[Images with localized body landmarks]
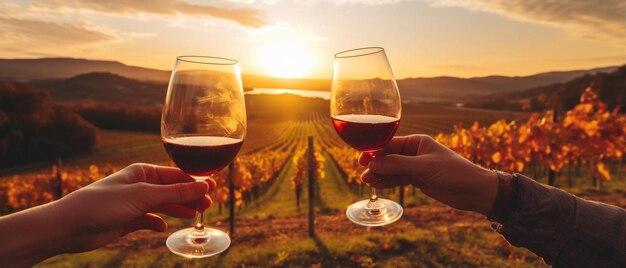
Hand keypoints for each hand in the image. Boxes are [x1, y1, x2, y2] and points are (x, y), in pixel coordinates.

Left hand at [56, 163, 214, 251]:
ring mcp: (133, 203)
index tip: (213, 187)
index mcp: (142, 172)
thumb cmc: (104, 203)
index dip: (195, 181)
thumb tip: (203, 186)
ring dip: (178, 209)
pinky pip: (149, 220)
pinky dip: (157, 223)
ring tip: (195, 215)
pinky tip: (163, 228)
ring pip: (163, 205)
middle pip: (172, 190)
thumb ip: (176, 192)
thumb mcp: (144, 196)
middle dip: (190, 196)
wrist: (72, 225)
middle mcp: (139, 186)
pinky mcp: (127, 220)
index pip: (176, 175)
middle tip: (208, 204)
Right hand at [359, 135, 497, 214]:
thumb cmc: (454, 172)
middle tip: (362, 172)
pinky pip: (398, 179)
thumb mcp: (424, 167)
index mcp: (417, 142)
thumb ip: (397, 165)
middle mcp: (415, 152)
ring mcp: (416, 166)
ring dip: (379, 174)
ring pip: (392, 169)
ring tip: (366, 181)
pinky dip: (387, 182)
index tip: (361, 158)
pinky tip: (377, 185)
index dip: (374, 150)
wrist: (474, 191)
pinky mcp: (418, 179)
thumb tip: (373, 164)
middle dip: (375, 164)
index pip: (390, 143)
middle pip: (388, 156)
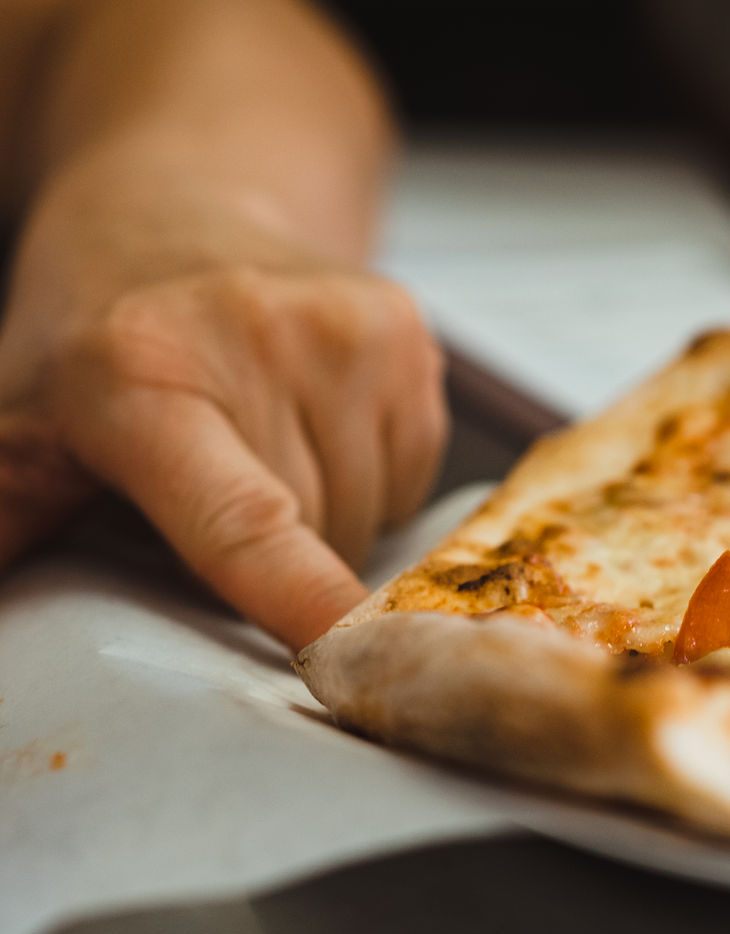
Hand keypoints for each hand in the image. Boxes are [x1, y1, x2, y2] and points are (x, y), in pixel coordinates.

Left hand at [0, 185, 446, 650]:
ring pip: (370, 522)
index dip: (298, 600)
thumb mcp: (23, 418)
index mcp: (143, 371)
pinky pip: (412, 482)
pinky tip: (319, 431)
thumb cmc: (103, 330)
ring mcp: (348, 332)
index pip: (238, 520)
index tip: (344, 660)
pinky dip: (372, 484)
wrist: (180, 201)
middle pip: (311, 542)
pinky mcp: (409, 337)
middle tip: (213, 494)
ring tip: (268, 455)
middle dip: (274, 560)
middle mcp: (259, 334)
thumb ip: (8, 511)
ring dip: (329, 525)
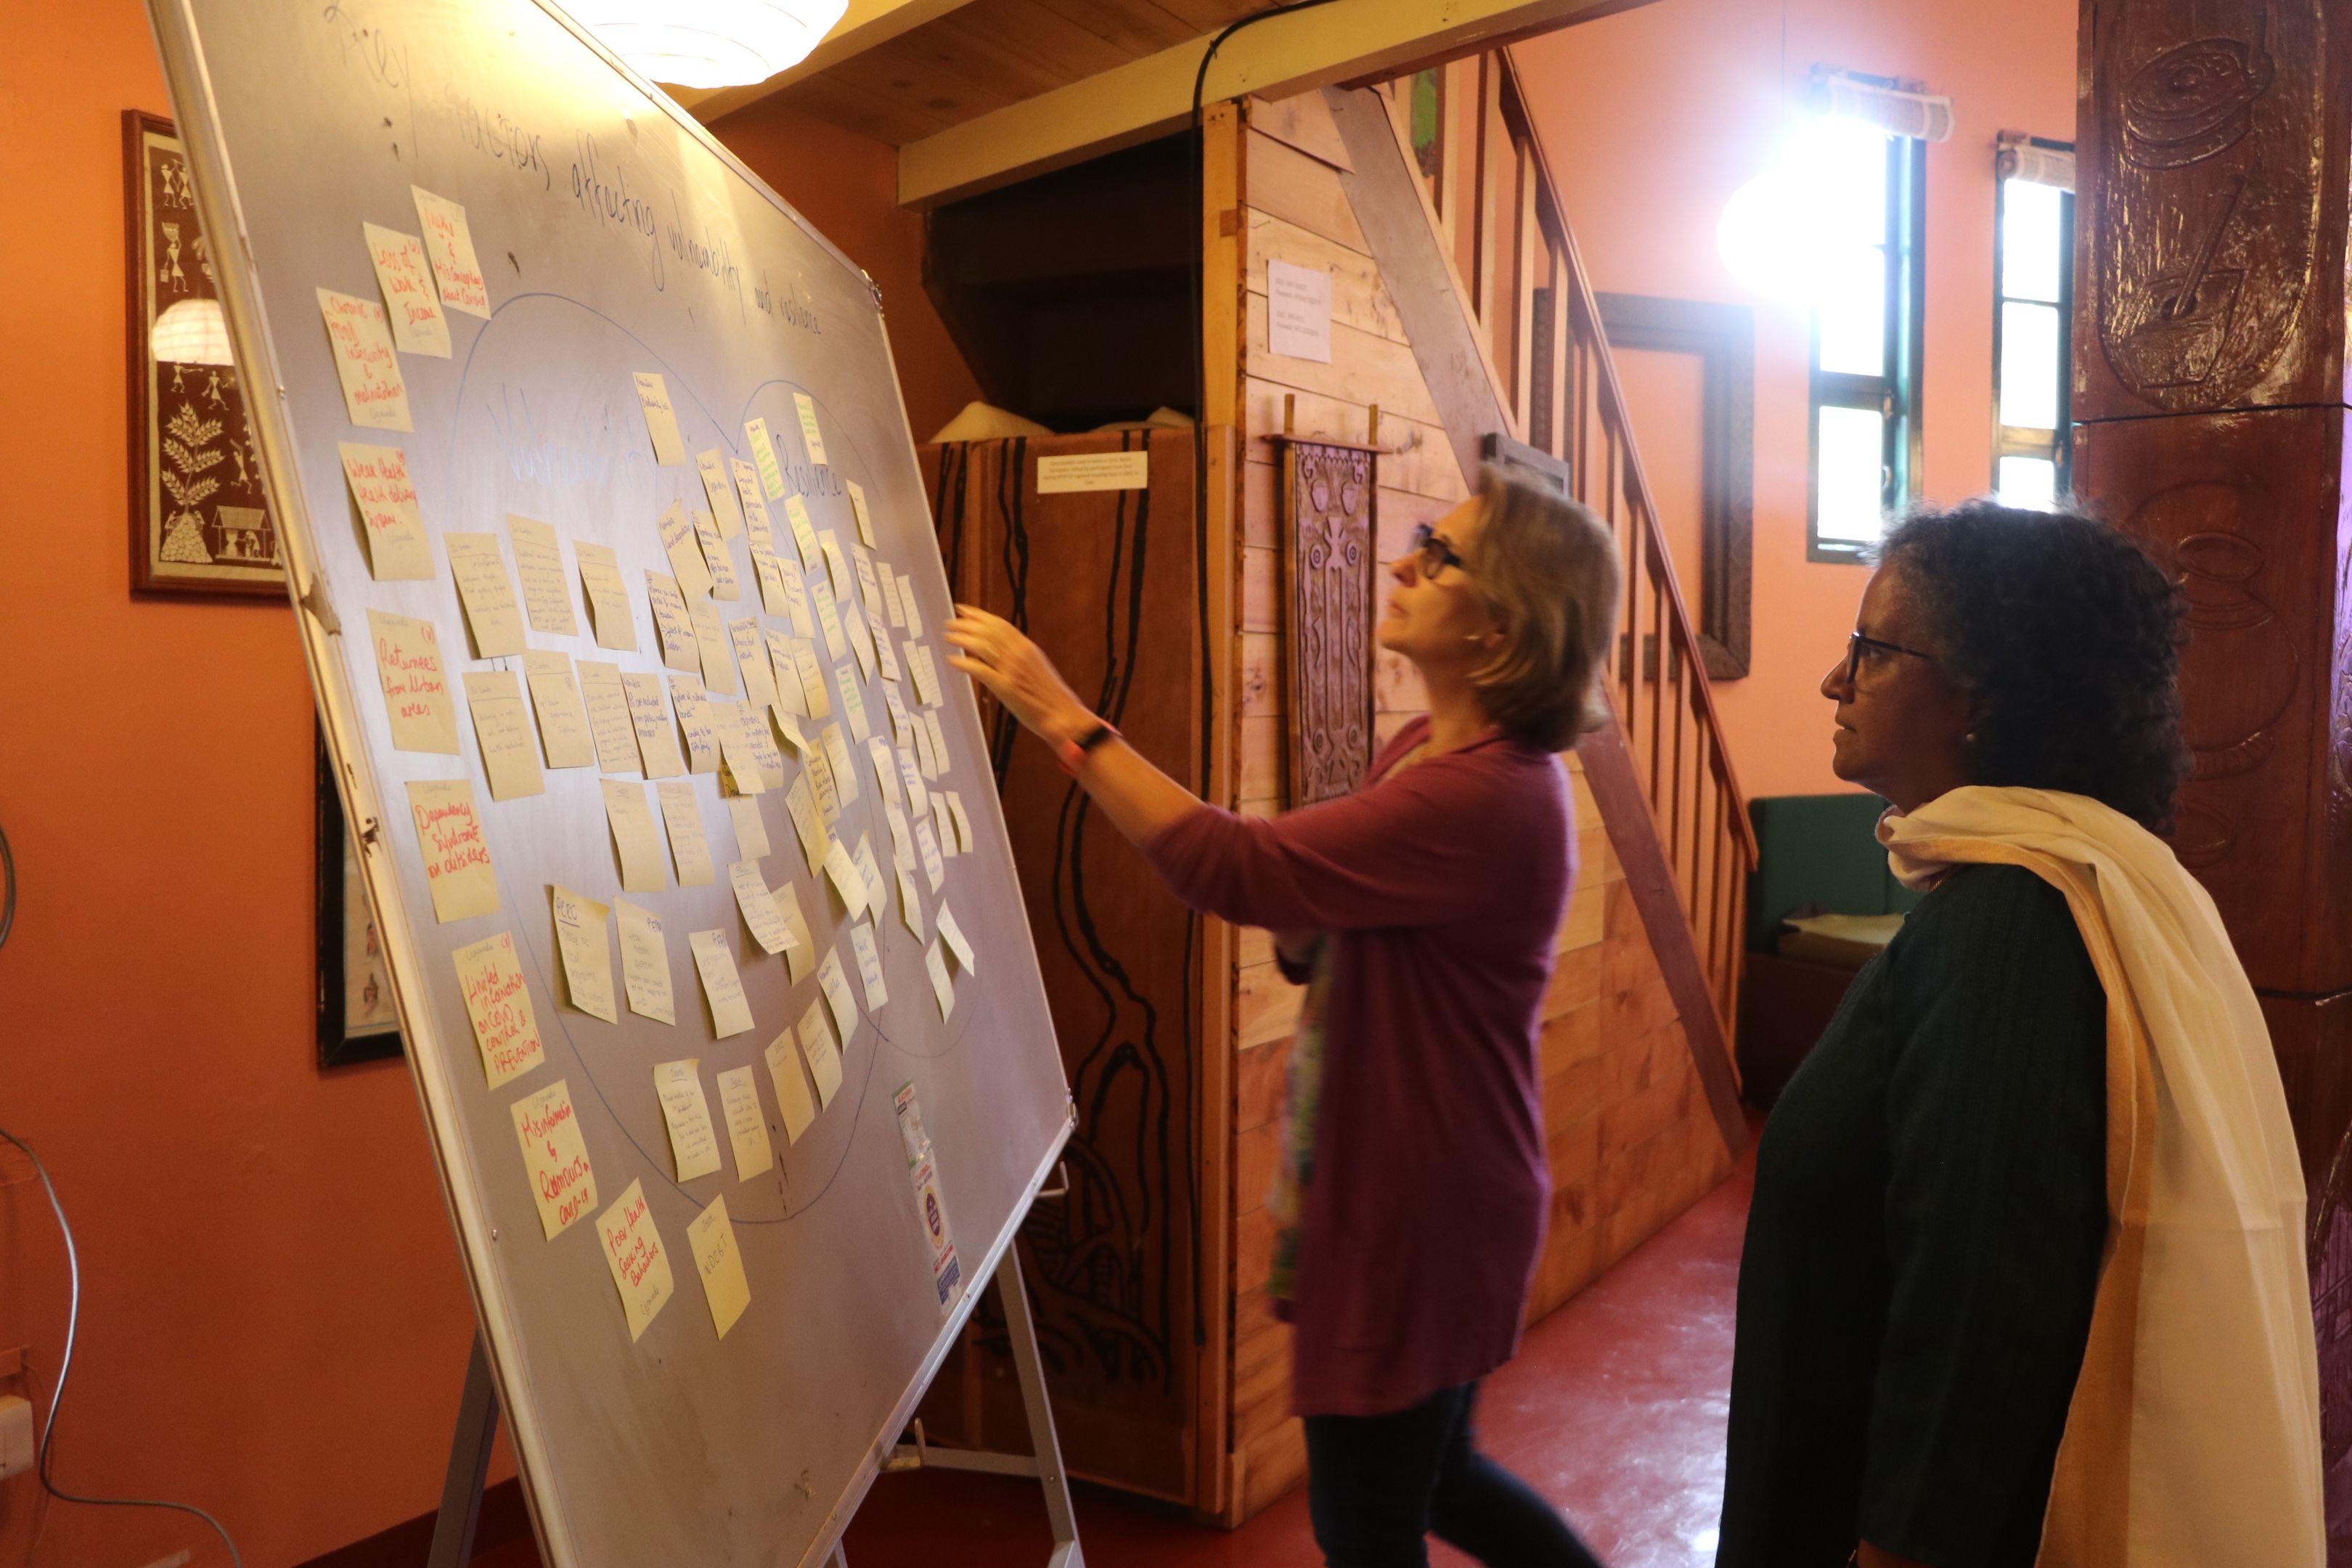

== Brief ==
From the data above, gather every line that includes the word "middle".

== Answer section ==
middle pip: (172, 190)
middle dip: (190, 196)
middle mcp: (139, 186)
middle tip: (208, 204)
middle tip: (362, 172)
middle mcp: (415, 152)
middle dip: (375, 164)
middle pip: (388, 156)
middle pip: (311, 542)
middle tip: (213, 494)
middle dip: (274, 560)
middle mcp: (259, 334)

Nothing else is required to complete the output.